_Document segment_
After the genocide, a traumatized Belgium began a parliamentary reflection, with the Senate starting the Commission d'enquête parlementaire (Parliamentary Inquiry Commission), which inquired and composed a parliamentary report.[14]

On 6 April 2000, Belgian Prime Minister Guy Verhofstadt attended the ceremony commemorating the sixth anniversary of the genocide in Kigali. He took the occasion to make apologies and took on "the responsibility of my country, according to what we have learnt afterwards in the name of my country and of my people, I beg your pardon."[15]

Canada

In July 1993, UNAMIR Force Commander General Roméo Dallaire received little information on the background of the conflict in Rwanda. Upon requesting current intelligence, he was denied and given little access to the information. Forced to proceed on his mission blindly because of the lack of information Canada was given, the mission was planned poorly, especially as they were provided with inexperienced experts in economic, political, and human rights operational planning. That came as a result of military operations having ignored requirements for long-term solutions to the causes of the Rwandan conflict. Their mandate allowed them only to monitor the implementation of the Arusha Accords and to support the transitional government. The mission was also restricted with little funding or time, and force was prohibited from using except in self-defence.

After the 1994 shooting down of President Habyarimana's plane, Dallaire called for reinforcement and was denied. By April 10, it was clear the non-battle pole strategy had failed to prevent the genocide. Belgium withdrew its forces after a number of their soldiers were massacred, and most the UN force followed shortly afterwards. UNAMIR eventually took under protection 40,000 Rwandans despite its strict mandate. The Peacemaking (Chapter VII) UNAMIR II deployed once the airport had been retaken and forces could begin to arrive (UN ARCH). Canadian (Operation Lance), British (Operation Gabriel), and Australian (Operation Tamor) forces were among the first western nations to arrive and join the small UN force and begin assisting Rwandan in achieving peace and healing, including intervening in the genocide.

Canada’s new role in genocide prevention was to take action under the UN Charter as it considered appropriate in an attempt to prevent and suppress the violent acts of genocide. With the use of a bipolar strategy, military defense prevention and suppression, Canadian policy makers could respond when it may be the only practical way of stopping genocides.[16]

China

To honour the lost and the injured, the Rwandan embassy and Chinese communities organized events in Beijing and a few Rwandan communities. Memorials were marked with silence, prayers, songs and presentations on the history of Rwanda and expressed the hope that the world could learn from the tragedy.[17]

France

From October 1990 to December 1993, the French Army led Opération Noroit. France openly supported the regime of Juvénal Habyarimana against the Rwandese Patriotic Front rebels and contributed a "French presence to the limit of direct engagement", according to the title of a chapter of the report of the French parliamentary mission. The operation allowed the French to organise and train Rwandan troops, who subsequently formed the Interahamwe militias or even future militiamen.

France, in agreement with the international community, endorsed the peace process of the negotiations of the Arusha Accords between the Rwandan government, the opposition and the exiles of the Rwandan Patriotic Front..

_Exercise instructions_
Could you rewrite everything in the genocide passage from "To honour the" down to "even future militiamen.", putting "Shanghai" wherever "Beijing" appears? The data that follows is separate from the genocide passage.

_Entries supplied_
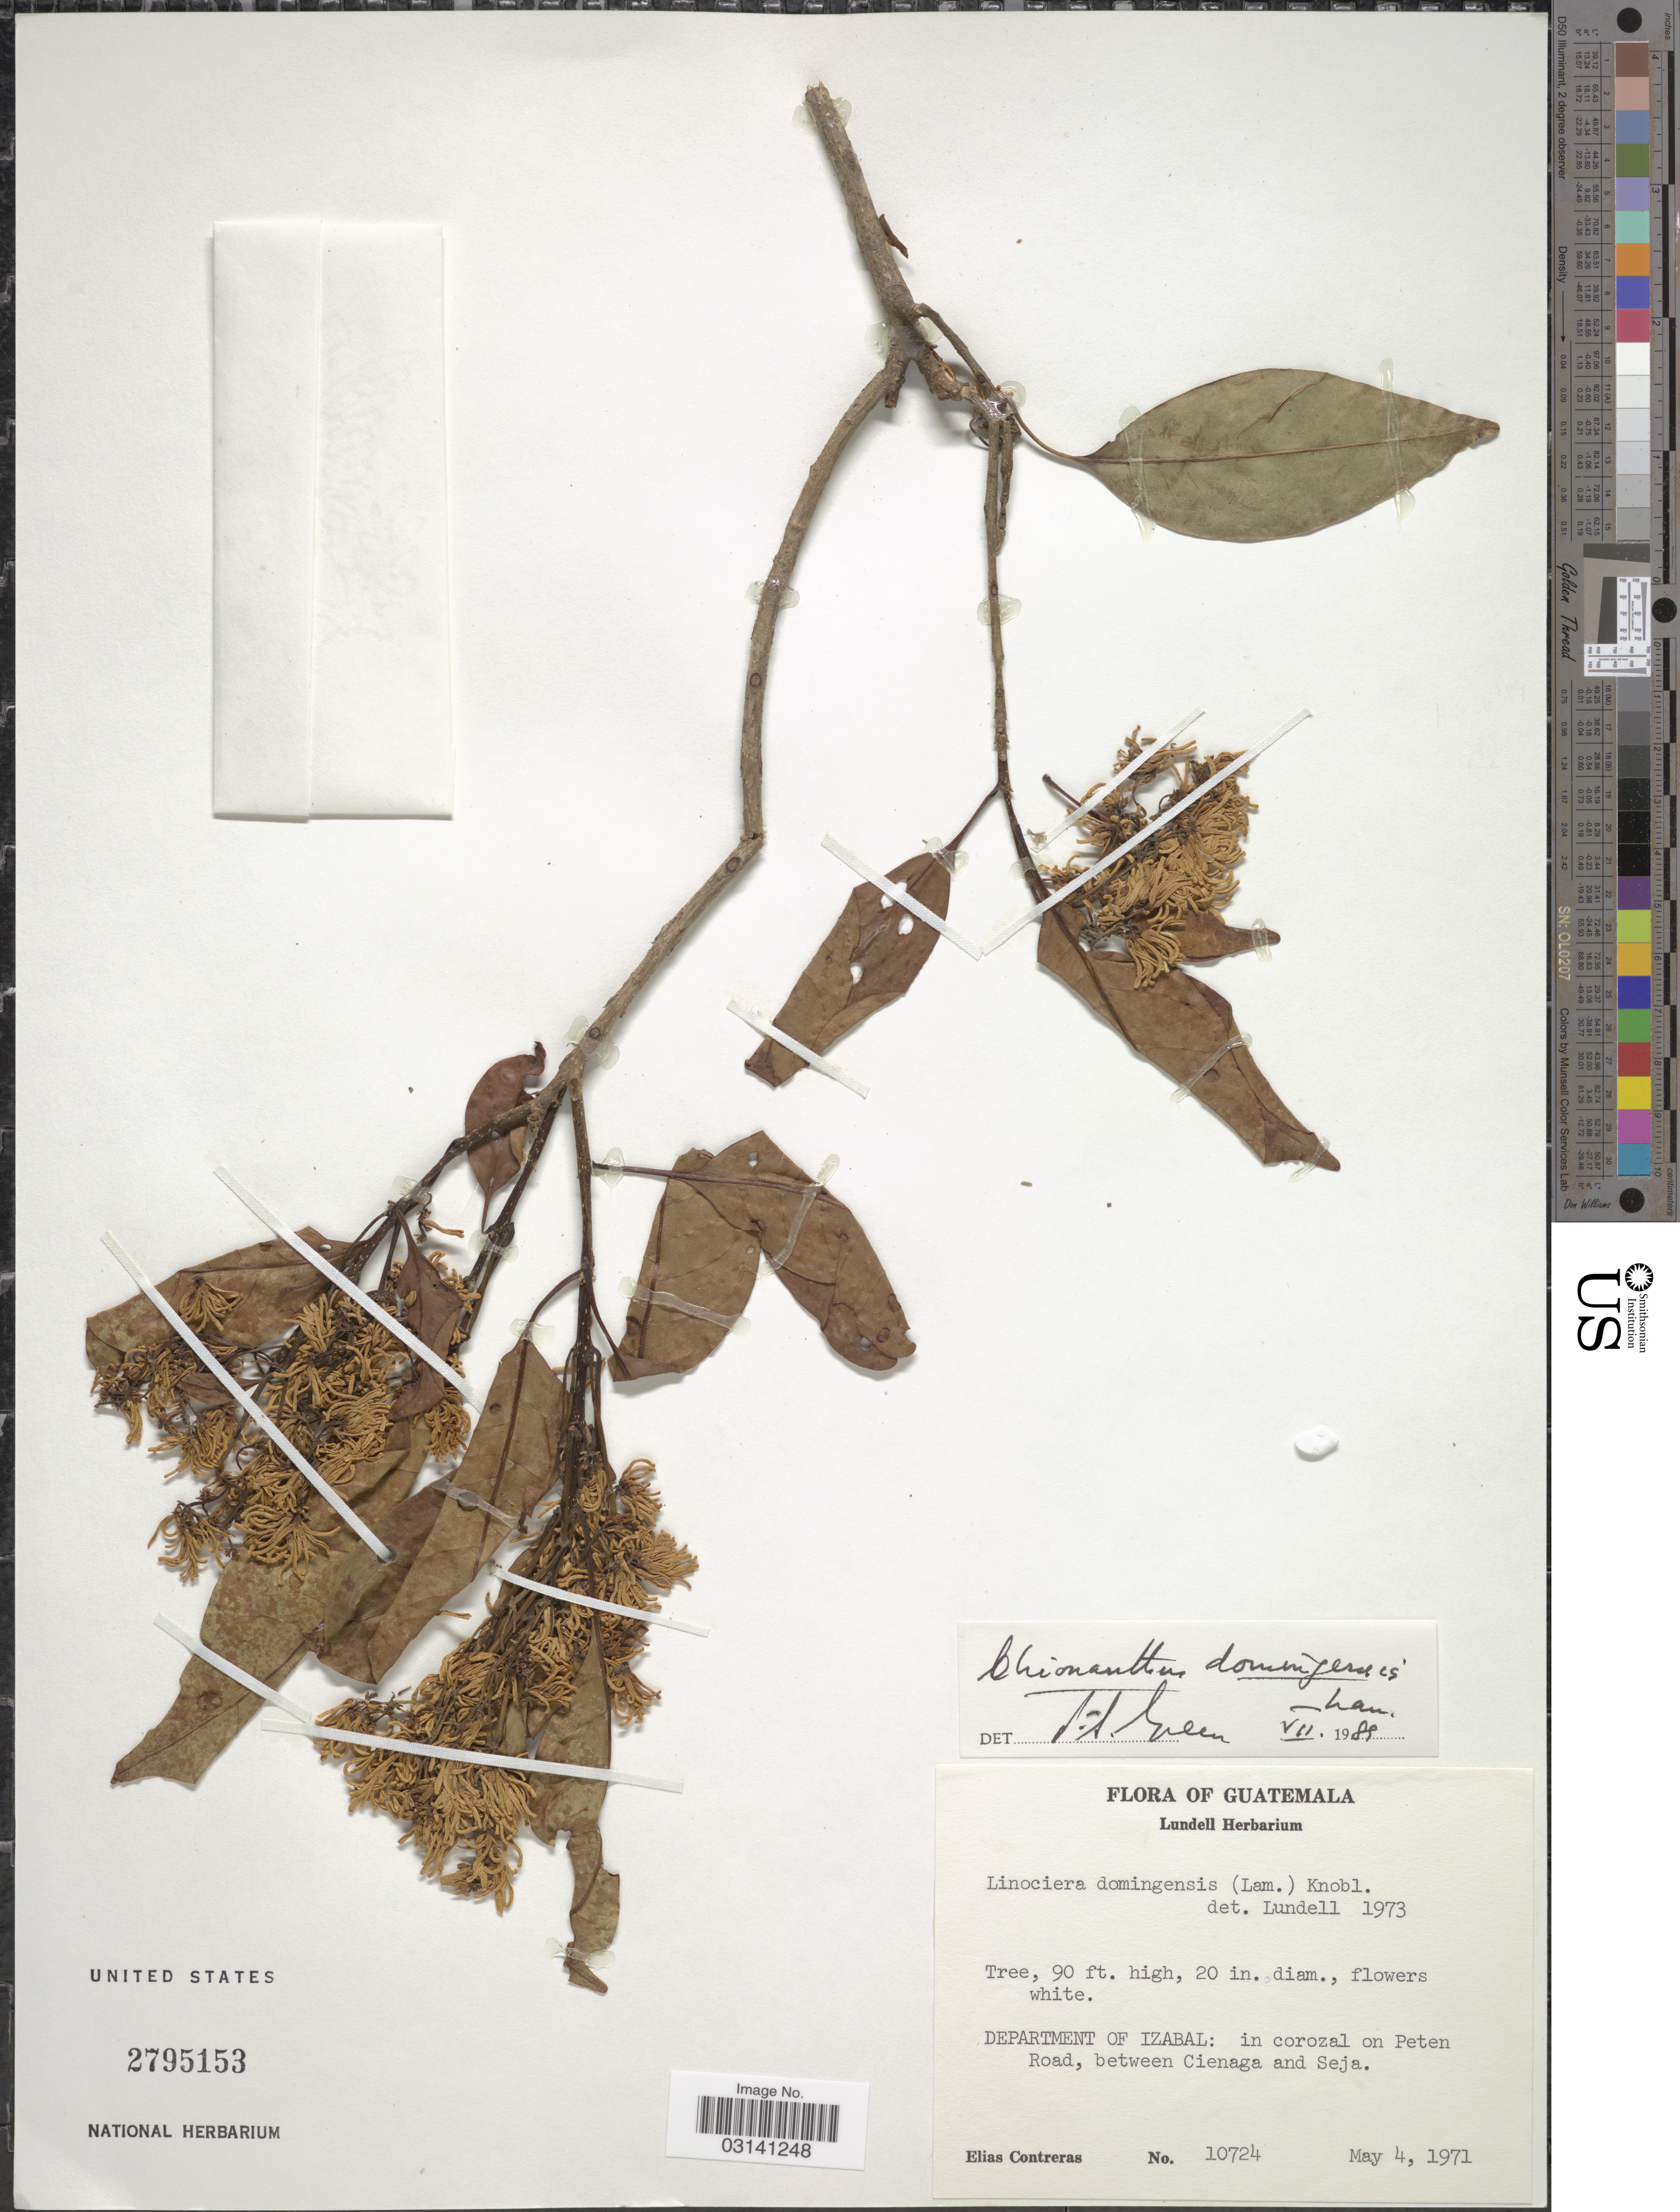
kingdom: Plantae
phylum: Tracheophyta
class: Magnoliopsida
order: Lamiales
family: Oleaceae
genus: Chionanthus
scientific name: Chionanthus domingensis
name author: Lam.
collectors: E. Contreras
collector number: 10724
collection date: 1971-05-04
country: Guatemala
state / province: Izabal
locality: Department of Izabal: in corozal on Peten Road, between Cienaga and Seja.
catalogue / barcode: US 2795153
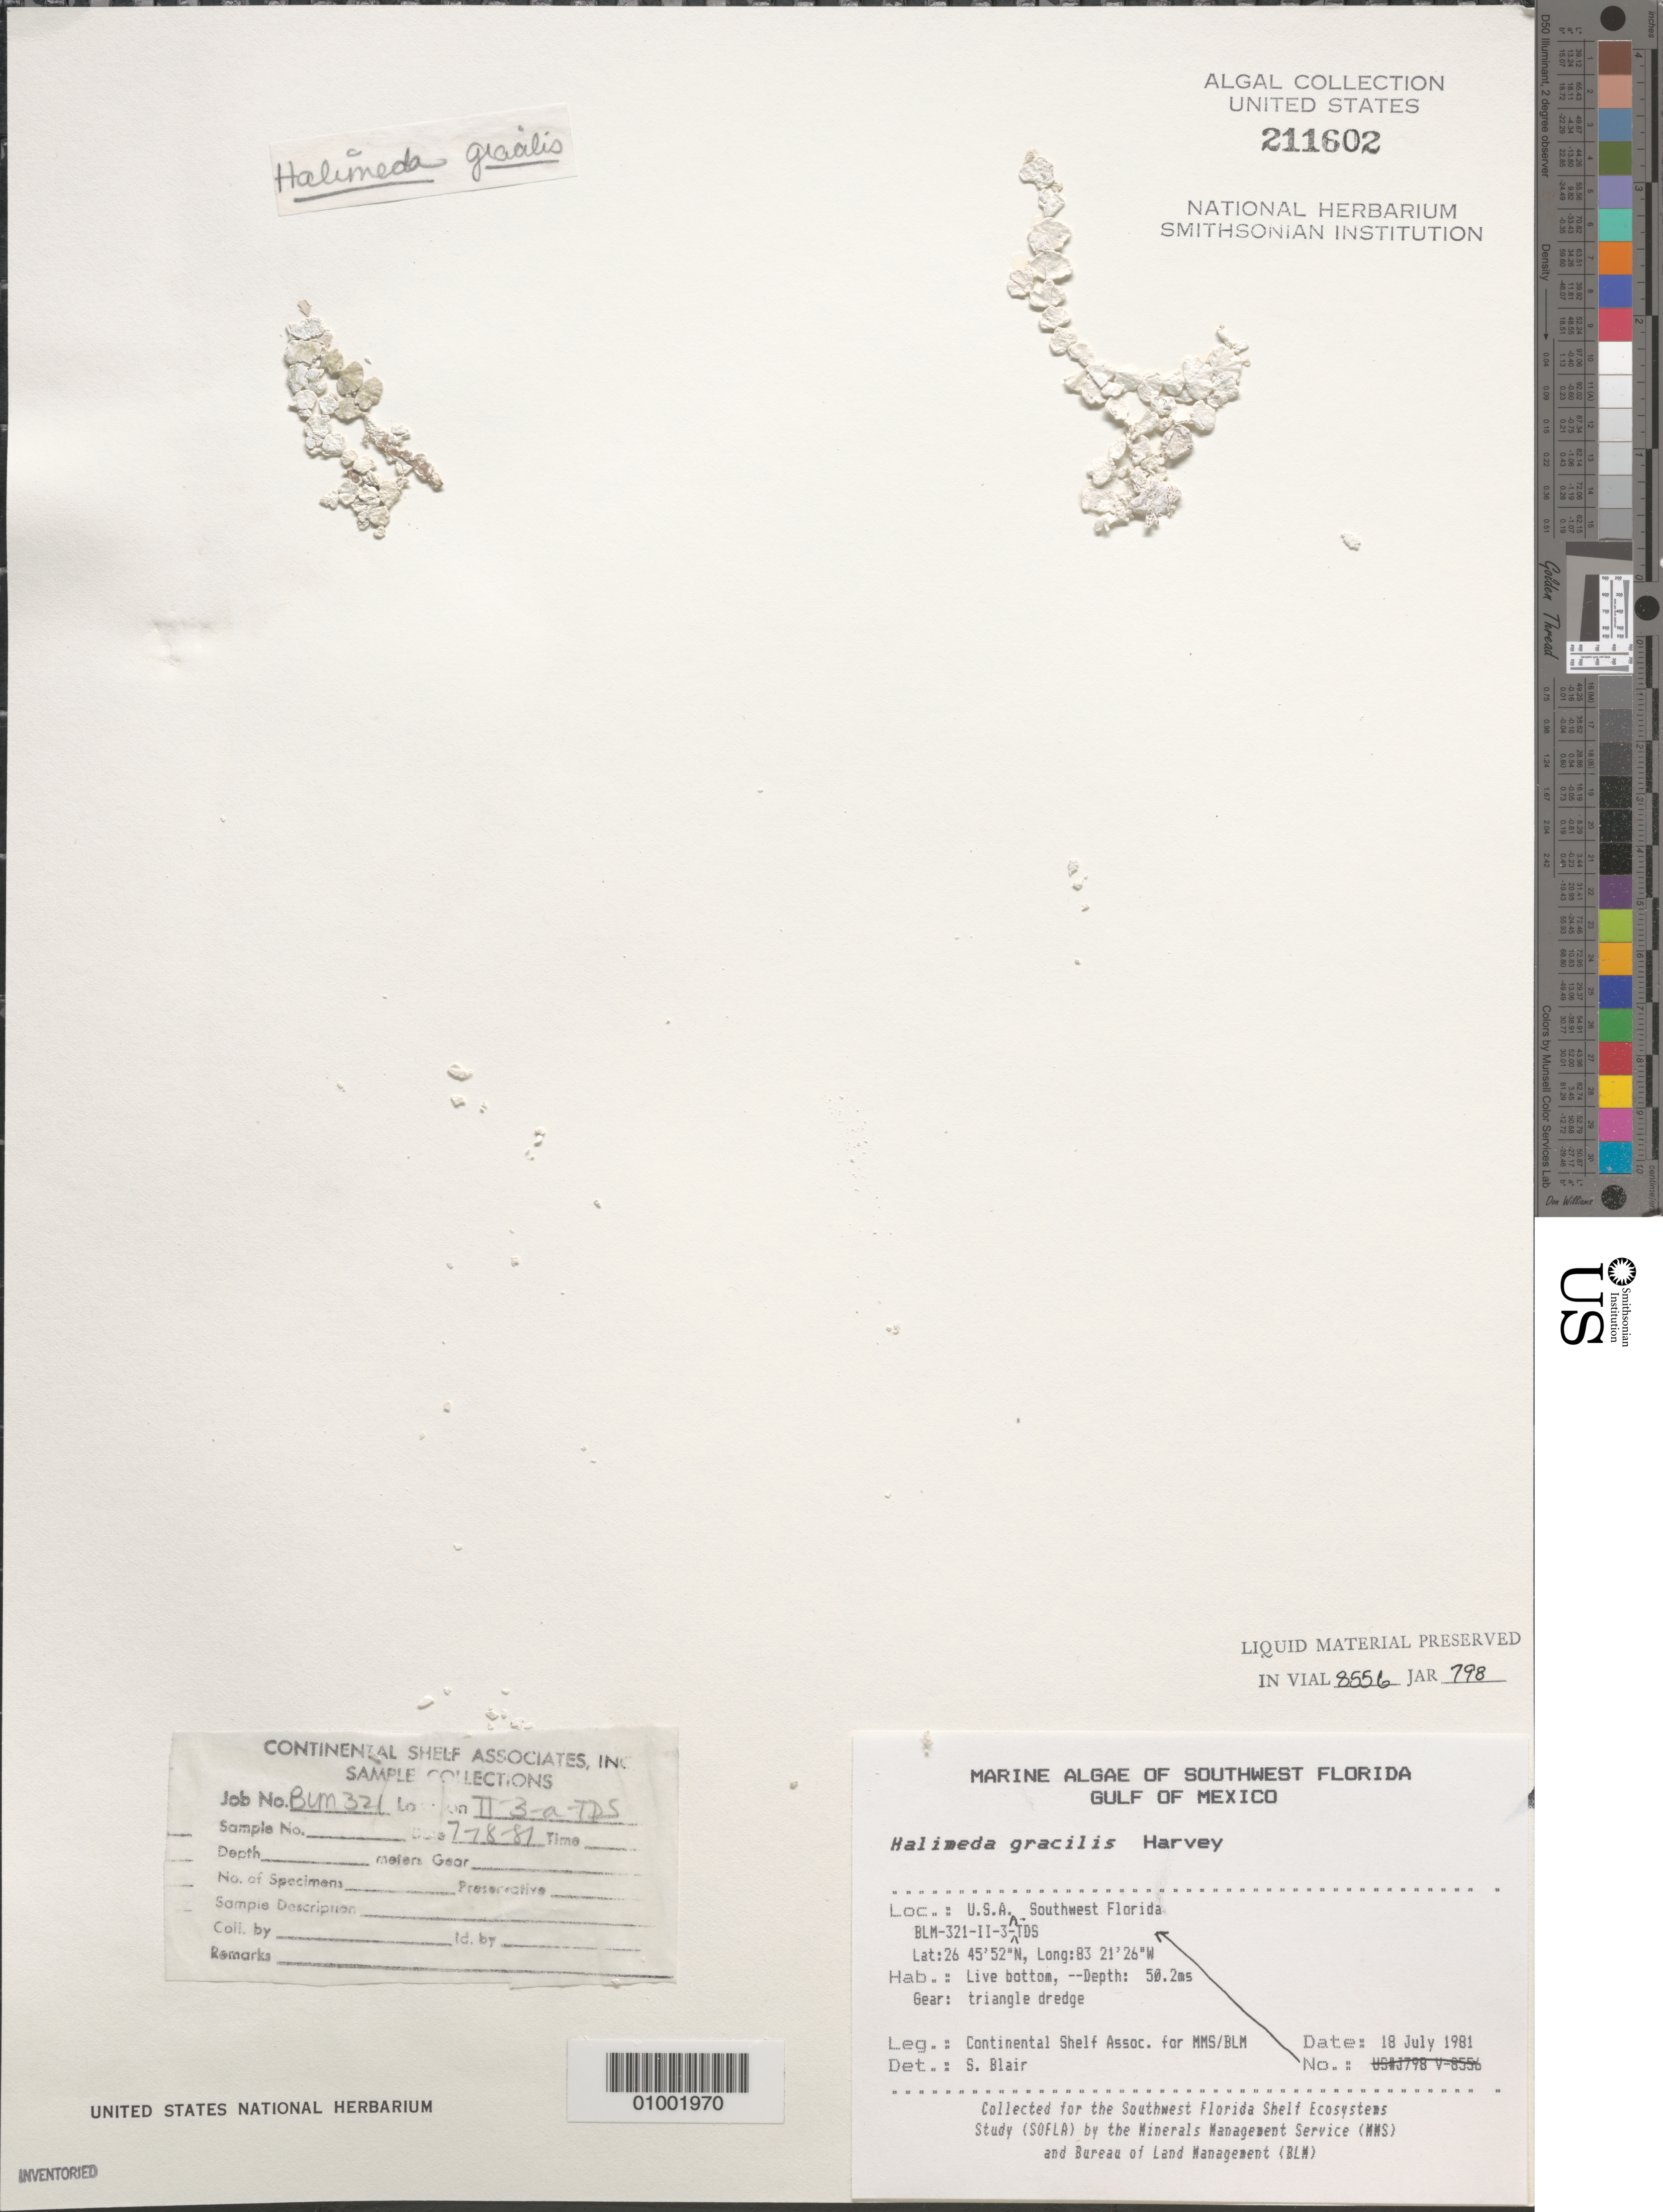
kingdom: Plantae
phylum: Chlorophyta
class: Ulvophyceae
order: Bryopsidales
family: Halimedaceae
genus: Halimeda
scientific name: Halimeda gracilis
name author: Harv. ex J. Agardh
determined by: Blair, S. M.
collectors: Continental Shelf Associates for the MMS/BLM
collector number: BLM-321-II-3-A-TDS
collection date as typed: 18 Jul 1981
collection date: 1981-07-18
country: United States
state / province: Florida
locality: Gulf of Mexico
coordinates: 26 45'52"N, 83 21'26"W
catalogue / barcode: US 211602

_Solution to the problem_
To honour the lost and the injured, the Rwandan embassy and Chinese communities organized events in Shanghai and a few Rwandan communities. Memorials were marked with silence, prayers, songs and presentations on the history of Rwanda and expressed the hope that the world could learn from the tragedy.[17]

France

From October 1990 to December 1993, the French Army led Opération Noroit. France openly supported the regime of Juvénal Habyarimana against the Rwandese Patriotic Front rebels and contributed a "French presence to the limit of direct engagement", according to the title of a chapter of the report of the French parliamentary mission. The operation allowed the French to organise and train Rwandan troops, who subsequently formed the Interahamwe militias or even future militiamen.